(Stored data entries)

== == ==

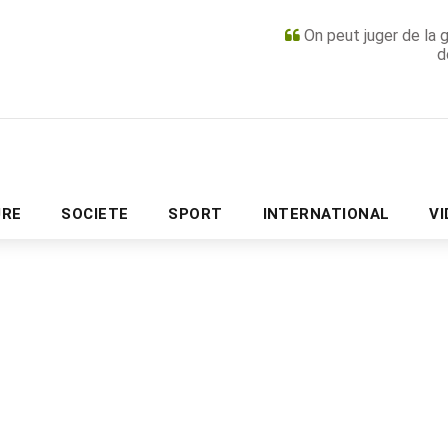
On peut juger de la 
d
PUBLICITÉ
URE
SOCIETE
SPORT
INTERNATIONAL
V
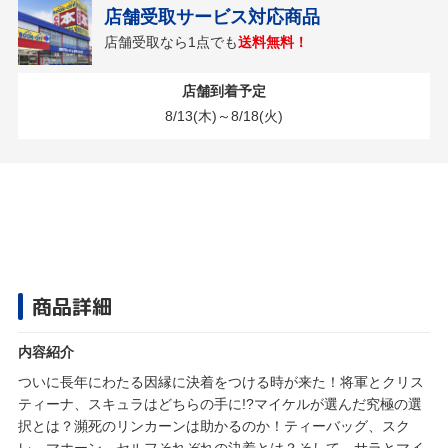
店舗受取サービス対応商品
店舗受取なら1点でも
送料無料！
店舗到着予定
8/13(木)～8/18(火)
商品詳細
内容紹介
ついに長年にわたる因縁に決着をつける時が来た！将軍とクリス
ティーナ、スキュラはどちらの手に!?マイケルが選んだ究極の選
択とは？瀕死のリンカーンは助かるのか！ティーバッグ、スク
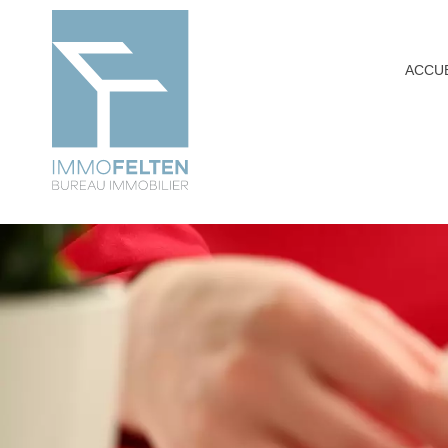
ACCUE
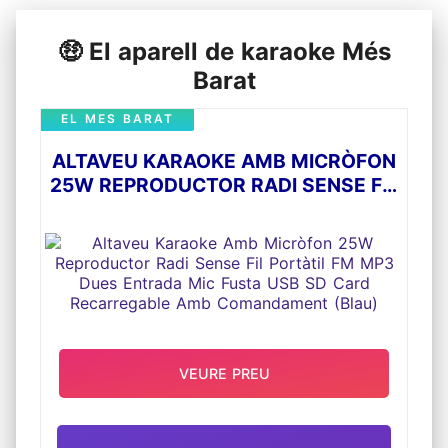
🤑 El aparell de karaoke Més
Barat
EL MES BARAT
ALTAVEU KARAOKE AMB MICRÒFON
25W REPRODUCTOR RADI SENSE FIL
PORTÀTIL FM MP3 DUES ENTRADA
MIC FUSTA USB SD CARD
RECARREGABLE AMB
COMANDAMENT (BLAU)
VEURE PREU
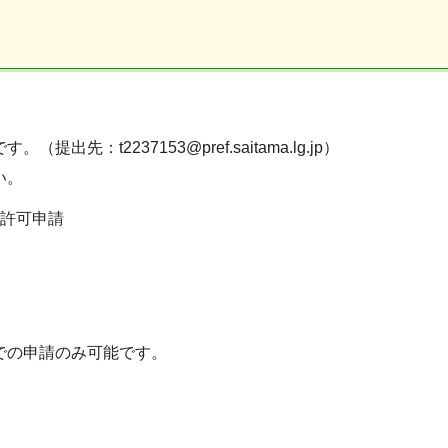
：t2237153@pref.saitama.lg.jp）
い。
許可申請
での申請のみ可能です。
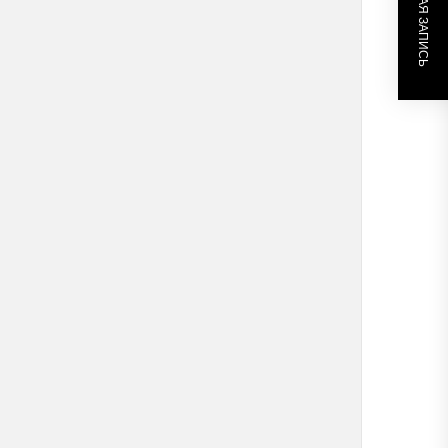
СЛЕДУЮЩАЯ ЗАПИСЬ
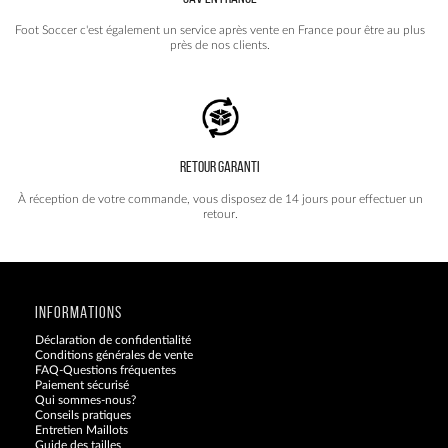
Foot Soccer c'est également un service après vente en France pour être au plus
près de nos clients.
RETOUR GARANTI
À réception de votre commande, vous disposez de 14 jours pour effectuer un
retour.
INFORMATIONS
Déclaration de confidentialité
Conditions générales de vente
FAQ-Questions fréquentes
Paiement sécurisé
Qui sommes-nous?
Conseils pratiques
Entretien Maillots
Guide des tailles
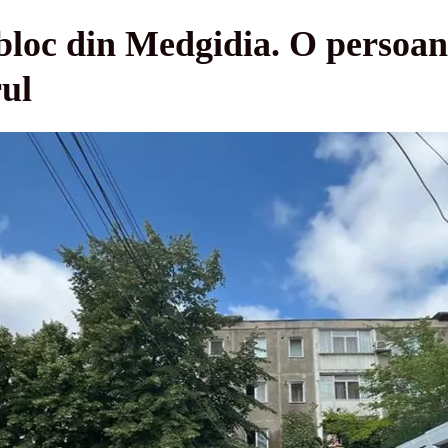
bloc din Medgidia. O persoan
rul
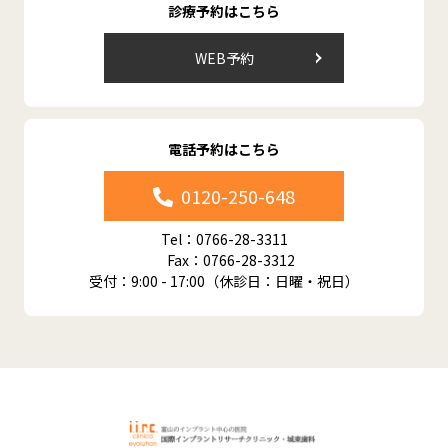
診療予約はこちら
WEB予約
電話予約はこちら
0120-250-648
Tel：0766-28-3311
Fax：0766-28-3312
受付：9:00 - 17:00（休診日：日曜・祝日）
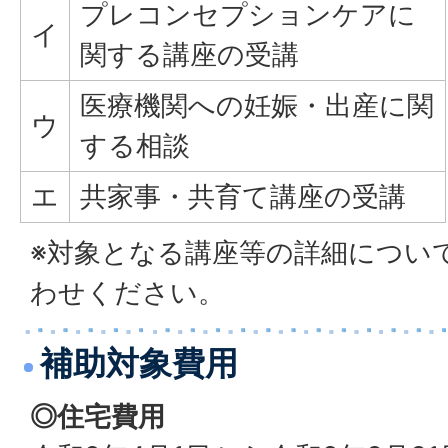
プレコンセプションケアに
イ
関する講座の受講
医療機関への妊娠・出産に関
ウ
する相談
エ
共家事・共育て講座の受講
※対象となる講座等の詳細につい
わせください。
補助対象費用
◎住宅費用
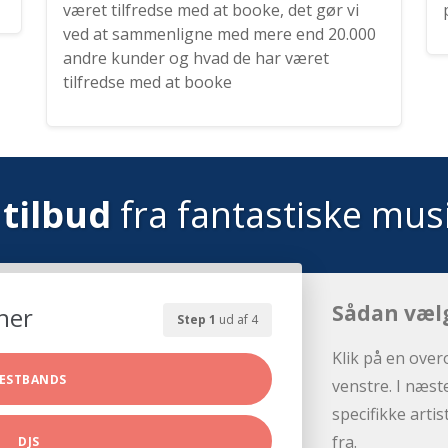
været tilfredse med at booke, det gør vi
ved at sammenligne med mere end 20.000
andre kunder og hvad de har været
tilfredse med at booke
tilbud
fra fantastiske mus
Sådan væl
her
Step 1
ud af 4
Klik på en over
ESTBANDS
venstre. I næst
specifikke arti
fra.
DJS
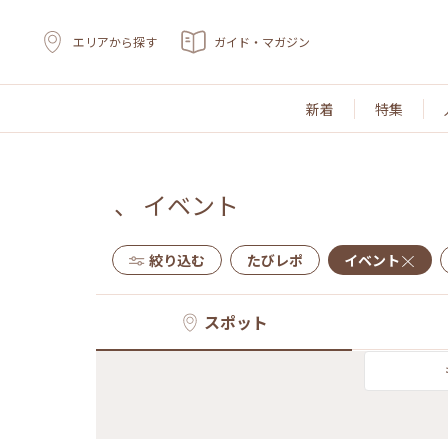
エリアから探す
ガイド・マガジン
新着
特集
、
イベント
絞り込む
たびレポ
イベント
スポット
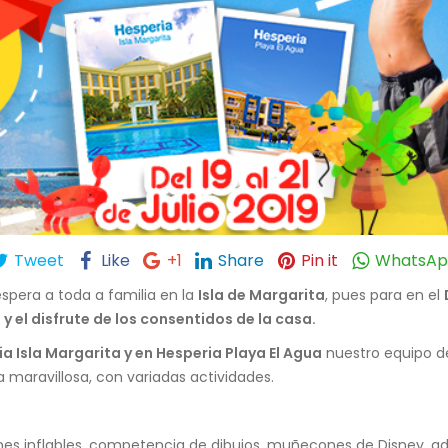
Tweet
Like
+1
Share
Pin it
WhatsA
spera a toda a familia en la
Isla de Margarita
, pues para en el
y el disfrute de los consentidos de la casa.
a Isla Margarita y en Hesperia Playa El Agua
nuestro equipo d
ia maravillosa, con variadas actividades.
es inflables, competencia de dibujos, muñecones de Disney, adivi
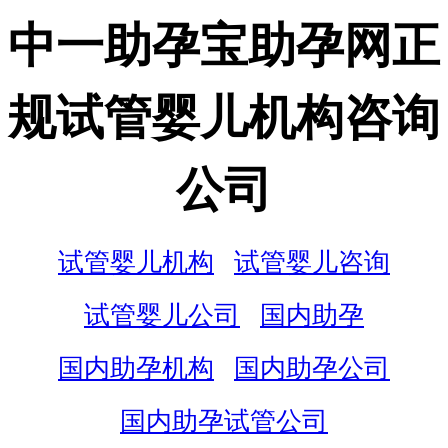
中一助孕宝助孕网正
规试管婴儿机构咨询
公司
试管婴儿机构
试管婴儿咨询
试管婴儿公司
国内助孕
国内助孕机构
国内助孕公司
国内助孕试管公司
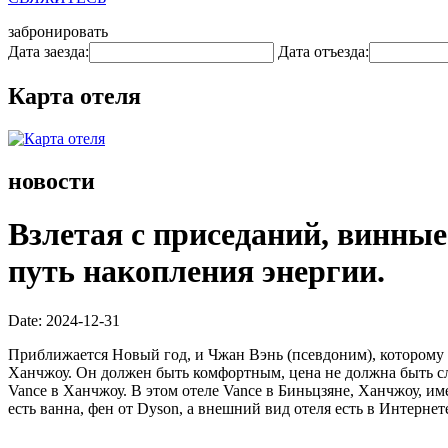
забронировать
Дата заезда:
Дата отъезда:
Карта отеля
новости
Взлетая с приседаний, винные
путь накопления энергии.
Date: 2024-12-31
Приближается Новый год, и Чжан Вэнь (псевдоним), которому 
Ханчжоу. Он должен быть комфортным, цена не должна быть сл
Vance в Ханчжоу. В этом отеле Vance в Биньцзяне, Ханчжоу, им
есть ванна, фен от Dyson, а внешний вид отеля есть в Интерне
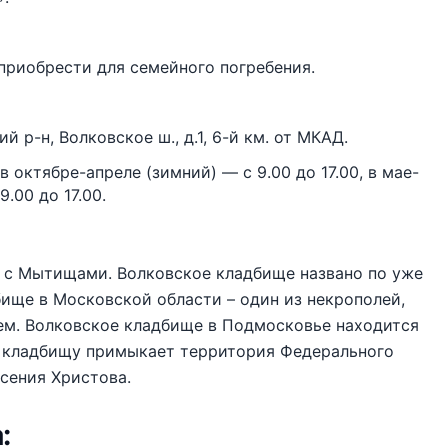
приобрести для семейного погребения.
 р-н, Волковское ш., д.1, 6-й км. от МКАД.
октябре-апреле (зимний) — с 9.00 до 17.00, в мае-
.00 до 17.00.
 с Мытищами. Волковское кладбище названо по уже
бище в Московской области – один из некрополей,
м. Волковское кладбище в Подмосковье находится
у кладбищу примыкает территория Федерального
сения Христова.
:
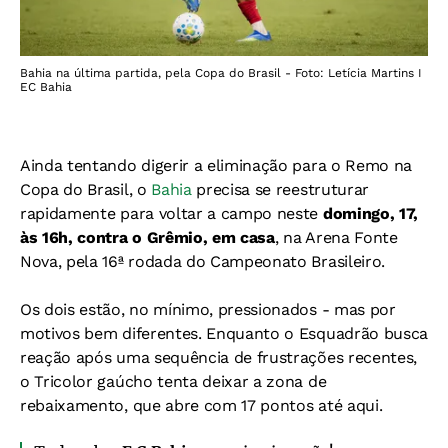
Bahia na última partida, pela Copa do Brasil - Foto: Letícia Martins I
EC Bahia
Ainda tentando digerir a eliminação para o Remo na
Copa do Brasil, o
Bahia
precisa se reestruturar
rapidamente para voltar a campo neste
domingo, 17,
às 16h, contra o Grêmio, em casa
, na Arena Fonte
Nova, pela 16ª rodada do Campeonato Brasileiro.
Os dois estão, no mínimo, pressionados - mas por
motivos bem diferentes. Enquanto
o Esquadrão busca
reação após uma sequência de frustrações recentes,
o Tricolor gaúcho tenta deixar a zona de
rebaixamento, que abre com 17 pontos até aqui.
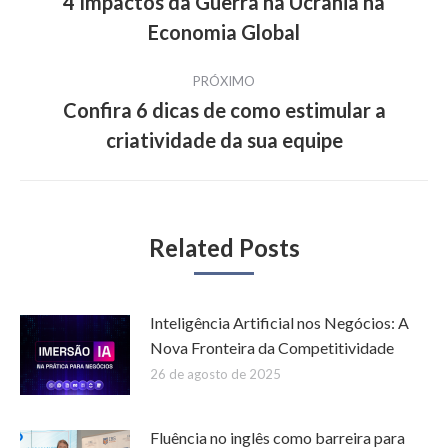
de
4 Impactos da Guerra na Ucrânia na
Post
Economia Global
post:
anterior:
PRÓXIMO
Confira 6 dicas de como estimular a
Próximo
criatividade da sua equipe
post:
Related Posts
Inteligência Artificial nos Negócios: A
Nova Fronteira da Competitividade
26 de agosto de 2025
Fluência no inglês como barreira para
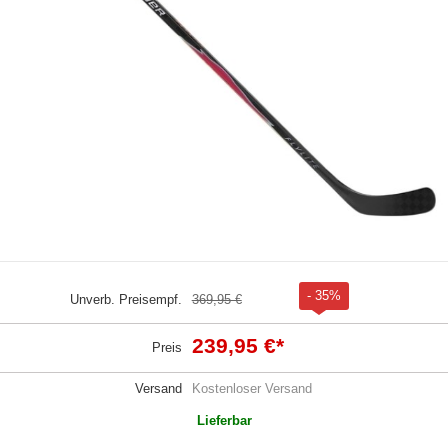
- 35%
Unverb. Preisempf.
369,95 €
239,95 €
*
Preis
Versand
Kostenloser Versand
Lieferbar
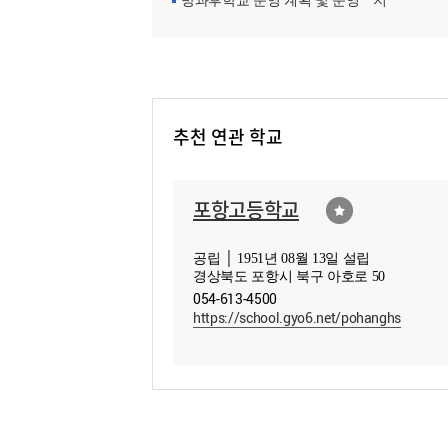
방과후학교 운영 계획 및 운영ㆍ지원현황
추천 연관 학교
포항고등학교
공립 │ 1951년 08월 13일 설립
경상북도 포항시 북구 아호로 50
054-613-4500
https://school.gyo6.net/pohanghs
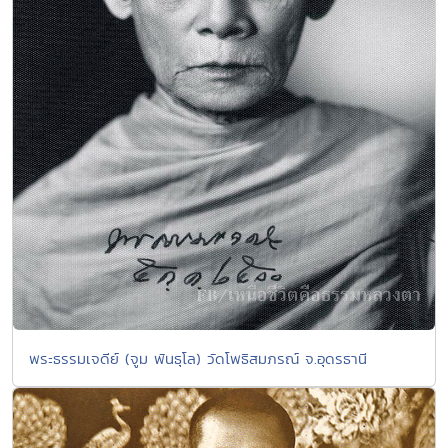
พระธรรมเจดีย์ (จูม พันธุโล) วัดโพธิสมภรณ์ จ.อุดรธานี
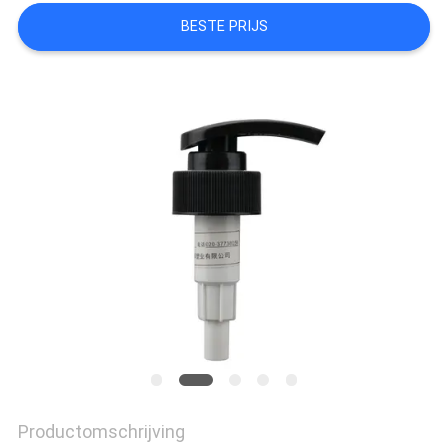
BESTE PRIJS
Productomschrijving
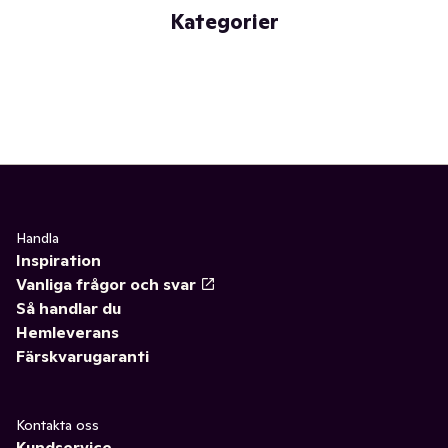
Kategorier
Handla
Inspiration
Vanliga frågor och svar
Så handlar du
Hemleverans
Färskvarugaranti
Kontakta oss
Kundservice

== == ==

What the exercise asks — Print every record exactly, without the pictures.

Response for this exercise —
On peut juger de la 
d
PUBLICITÉ
URE
SOCIETE
SPORT
INTERNATIONAL
V
店舗受取サービス対応商品
店舗受取なら1点でも
送料無料！
店舗到着予定
8/13(木)～8/18(火)
商品詳細
内容紹介
ついに長年にわたる因縁に決着をつける時が来た！将軍とクリス
ティーナ、スキュラはどちらの手に!?マイケルが選んだ究極の選
択とは？瀕死のリンカーンは助かるのか！ティーバッグ、スク
ACCUE
🤑 El aparell de karaoke Més
Barat
EL MES BARAT
ALTAVEU KARAOKE AMB MICRÒFON
25W REPRODUCTOR RADI SENSE FIL
PORTÀTIL FM MP3 DUES ENTRADA
MIC FUSTA USB SD CARD
RECARREGABLE AMB
COMANDAMENT (BLAU)
VEURE PREU
：t2237153@pref.saitama.lg.jp）
い。
許可申請
での申請のみ可能です。
СЛЕДУЮЩАЯ ЗАПИСЬ
Foot Soccer c'est également un service après vente en France pour être au plus
près de nos clients.
RETOUR GARANTI
À réception de votre commande, vous disposez de 14 jours pour effectuer un
retour.
INFORMATIONS
Déclaration de confidentialité
Conditions générales de vente
FAQ-Questions fréquentes
Paiement sécurisé
Qui sommes-nous?
Conseils pratiques
Entretien Maillots
Guide des tailles
bloc din Medgidia. O persoan
rul
診療予約はこちら
WEB予約
電話予約はこちら
0120-250-648
Tel：0766-28-3311
Fax：0766-28-3312
受付：9:00 - 17:00（休診日：日曜・祝日）
プレコンセプションケアに
イ
関する講座の受講
医療機関への妊娠・出産に関
ウ
する相談
エ
共家事・共育て講座の受講
※対象となる講座等の詳細につい
わせください。
補助対象費用
◎住宅費用
været tilfredse med at booke, det gør vi
ved at sammenligne med mere end 20.000
andre kunder og hvad de har været
tilfredse med at booke
tilbud
fra fantastiske mus
Sådan væl
her
Step 1
ud af 4
Klik på en over
ESTBANDS
venstre. I næst
specifikke arti
fra.
DJS
エリアから探す
ガイド・マガジン
新着
特集
、
イベント
絞り込む
たびレポ
イベント
スポット
Tweet
Like
+1
Share
Pin it
WhatsA
spera a toda a familia en la
Isla de Margarita
, pues para en el
y el disfrute de los consentidos de la casa.
a Isla Margarita y en Hesperia Playa El Agua
nuestro equipo d
ia maravillosa, con variadas actividades.
es inflables, competencia de dibujos, muñecones de Disney, adivi
中一助孕宝助孕网正
规试管婴儿机构咨询
公司
试管婴儿机构
试管婴儿咨询
试管婴儿公司
国内助孕
国内助孕机构
国内助孕公司
国内助孕试管公司
забронировать
Дата заезда:
Дата отъезда:
Карта отеля
новости
Взлетая с приседаний, винные
путь накопления энергии.
Date: 2024-12-31
Приближается Новый год, и Чжан Вэнь (псевдоним), которому 
Ханчжоу. Он должен быть комфортным, цена не должна быть сл
Vance в Ханчжоу. В этом отеле Vance в Биньцзяне, Ханчжоу, им
есть ванна, фен от Dyson, а внешний вид отеля есть в Интерне
приобрести для семейного погребения.
 р-н, Волковское ш., д.1, 6-й км. от МКАД.
октябре-апреле (зимний) — с 9.00 до 17.00, в мае-
.00 до 17.00.
 с Мытищами. Волковское кладбище названо по уже
бище в Московской области – один из некрополей,
м. Волковское кладбище в Подмосковье находится
у кладбищу примыкает территория Федерального
сения Христова.
:
Bahia na última partida, pela Copa do Brasil - Foto: Letícia Martins I
EC Bahia
Ainda tentando digerir a eliminação para o Remo na
Copa do Brasil, o
Bahia
precisa se reestruturar
rapidamente para voltar a campo neste
domingo, 17,
às 16h, contra o Grêmio, em casa
, na Arena Fonte
Nova, pela 16ª rodada do Campeonato Brasileiro.
Os dois estão, no mínimo, pressionados - mas por
motivos bem diferentes. Enquanto
o Esquadrão busca
reação após uma sequência de frustrações recentes,
o Tricolor gaúcho tenta deixar a zona de
rebaixamento, que abre com 17 pontos até aqui.
de
4 Impactos da Guerra na Ucrânia na
Post
Economia Global
post:
anterior:
PRÓXIMO
Confira 6 dicas de como estimular a
Próximo
criatividade da sua equipe
post:
Related Posts
Inteligência Artificial nos Negócios: A
Nova Fronteira da Competitividade
26 de agosto de 2025
Fluência no inglês como barreira para
- 35%
Unverb. Preisempf.
369,95 €
239,95 €
*
Preis
Versand
Kostenloser Versand
Lieferbar
방과후학교 운영 계획 및 운영ㆍ지원현황
추천 연관 학교
포항고등학교
공립 │ 1951년 08월 13일 설립
경상북도 포항시 북구 아호로 50
054-613-4500
https://school.gyo6.net/pohanghs
พระธรรมเจดีย์ (จูม พันธุโล) วัดโพธิสมภรณ์ จ.อุดรธานี
BESTE PRIJS
Productomschrijving
Kategorier
Handla
Inspiration
Vanliga frågor och svar
Så handlar du
Hemleverans
Färskvarugaranti
Kontakta oss
Kundservice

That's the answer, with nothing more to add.